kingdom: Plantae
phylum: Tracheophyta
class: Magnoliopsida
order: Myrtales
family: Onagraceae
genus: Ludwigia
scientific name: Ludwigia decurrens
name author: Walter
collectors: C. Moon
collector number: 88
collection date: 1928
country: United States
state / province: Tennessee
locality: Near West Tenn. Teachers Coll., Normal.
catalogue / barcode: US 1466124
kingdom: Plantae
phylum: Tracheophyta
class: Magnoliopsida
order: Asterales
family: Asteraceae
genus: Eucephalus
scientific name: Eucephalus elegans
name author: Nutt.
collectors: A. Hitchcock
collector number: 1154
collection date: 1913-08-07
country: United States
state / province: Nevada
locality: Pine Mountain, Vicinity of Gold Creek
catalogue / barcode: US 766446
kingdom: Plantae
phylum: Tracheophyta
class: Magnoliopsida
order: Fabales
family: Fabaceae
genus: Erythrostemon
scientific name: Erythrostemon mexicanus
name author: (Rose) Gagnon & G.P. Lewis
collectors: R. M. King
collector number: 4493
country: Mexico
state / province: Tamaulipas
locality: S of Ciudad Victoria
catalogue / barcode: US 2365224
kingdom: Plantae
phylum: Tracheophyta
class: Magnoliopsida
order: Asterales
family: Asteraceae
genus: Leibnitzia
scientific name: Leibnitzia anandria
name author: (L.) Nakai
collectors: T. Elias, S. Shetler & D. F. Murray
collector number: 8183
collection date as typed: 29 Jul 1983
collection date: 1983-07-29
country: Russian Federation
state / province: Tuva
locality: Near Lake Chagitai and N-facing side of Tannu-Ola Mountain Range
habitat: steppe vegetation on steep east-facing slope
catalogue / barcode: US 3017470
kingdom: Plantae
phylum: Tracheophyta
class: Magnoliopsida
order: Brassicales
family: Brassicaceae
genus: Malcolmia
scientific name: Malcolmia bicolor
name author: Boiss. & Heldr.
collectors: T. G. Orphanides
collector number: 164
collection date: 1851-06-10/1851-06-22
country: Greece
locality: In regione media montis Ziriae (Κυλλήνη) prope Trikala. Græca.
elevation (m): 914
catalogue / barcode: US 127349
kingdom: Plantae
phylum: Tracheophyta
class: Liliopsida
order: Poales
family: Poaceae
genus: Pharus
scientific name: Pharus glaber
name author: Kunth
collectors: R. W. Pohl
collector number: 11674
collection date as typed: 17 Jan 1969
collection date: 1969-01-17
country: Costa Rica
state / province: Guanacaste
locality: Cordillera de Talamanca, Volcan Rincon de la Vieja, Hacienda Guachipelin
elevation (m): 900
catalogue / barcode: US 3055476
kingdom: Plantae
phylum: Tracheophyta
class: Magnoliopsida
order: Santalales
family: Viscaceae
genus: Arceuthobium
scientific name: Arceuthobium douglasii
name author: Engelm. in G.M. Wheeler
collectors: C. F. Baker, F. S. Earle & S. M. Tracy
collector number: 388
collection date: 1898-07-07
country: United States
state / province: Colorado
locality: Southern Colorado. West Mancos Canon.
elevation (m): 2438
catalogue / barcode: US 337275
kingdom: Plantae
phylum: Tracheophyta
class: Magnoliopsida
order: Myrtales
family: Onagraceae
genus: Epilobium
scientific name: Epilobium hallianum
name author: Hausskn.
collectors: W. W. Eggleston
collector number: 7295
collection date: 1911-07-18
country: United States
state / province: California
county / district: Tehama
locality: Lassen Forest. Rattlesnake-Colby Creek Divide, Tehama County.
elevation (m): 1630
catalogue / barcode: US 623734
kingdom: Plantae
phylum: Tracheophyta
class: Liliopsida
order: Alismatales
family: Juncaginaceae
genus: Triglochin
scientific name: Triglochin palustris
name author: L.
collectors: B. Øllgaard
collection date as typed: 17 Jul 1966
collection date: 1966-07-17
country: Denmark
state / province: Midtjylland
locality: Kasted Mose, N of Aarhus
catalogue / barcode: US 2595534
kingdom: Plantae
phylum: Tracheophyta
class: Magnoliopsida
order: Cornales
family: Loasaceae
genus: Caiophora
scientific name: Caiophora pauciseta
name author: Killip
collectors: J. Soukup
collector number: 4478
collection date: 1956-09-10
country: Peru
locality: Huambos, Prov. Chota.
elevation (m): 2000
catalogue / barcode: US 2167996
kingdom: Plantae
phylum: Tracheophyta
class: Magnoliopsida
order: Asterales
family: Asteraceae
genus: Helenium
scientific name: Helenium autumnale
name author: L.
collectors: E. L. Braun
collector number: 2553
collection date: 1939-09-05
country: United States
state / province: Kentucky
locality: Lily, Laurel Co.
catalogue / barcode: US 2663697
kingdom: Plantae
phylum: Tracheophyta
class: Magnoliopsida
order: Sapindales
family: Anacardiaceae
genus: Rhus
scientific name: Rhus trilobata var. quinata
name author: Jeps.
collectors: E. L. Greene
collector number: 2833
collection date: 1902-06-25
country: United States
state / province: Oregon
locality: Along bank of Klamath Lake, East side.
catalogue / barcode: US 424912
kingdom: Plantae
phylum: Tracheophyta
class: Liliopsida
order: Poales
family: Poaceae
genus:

» Work to complete:
Copy out, without any change, the lines of the records between the one holding "catalogue / barcode: US 127349" and the one holding "scientific name: Arceuthobium douglasii", both included.

» Problem solution:
catalogue / barcode: US 127349
kingdom: Plantae
phylum: Tracheophyta
class: Liliopsida
order: Poales
family: Poaceae
genus: Pharus
scientific name: Pharus glaber
name author: Kunth
collectors: R. W. Pohl
collector number: 11674
collection date as typed: 17 Jan 1969
collection date: 1969-01-17
country: Costa Rica
state / province: Guanacaste
locality: Cordillera de Talamanca, Volcan Rincon de la Vieja, Hacienda Guachipelin
elevation (m): 900
catalogue / barcode: US 3055476
kingdom: Plantae
phylum: Tracheophyta
class: Magnoliopsida
order: Santalales
family: Viscaceae
genus: Arceuthobium
scientific name: Arceuthobium douglasii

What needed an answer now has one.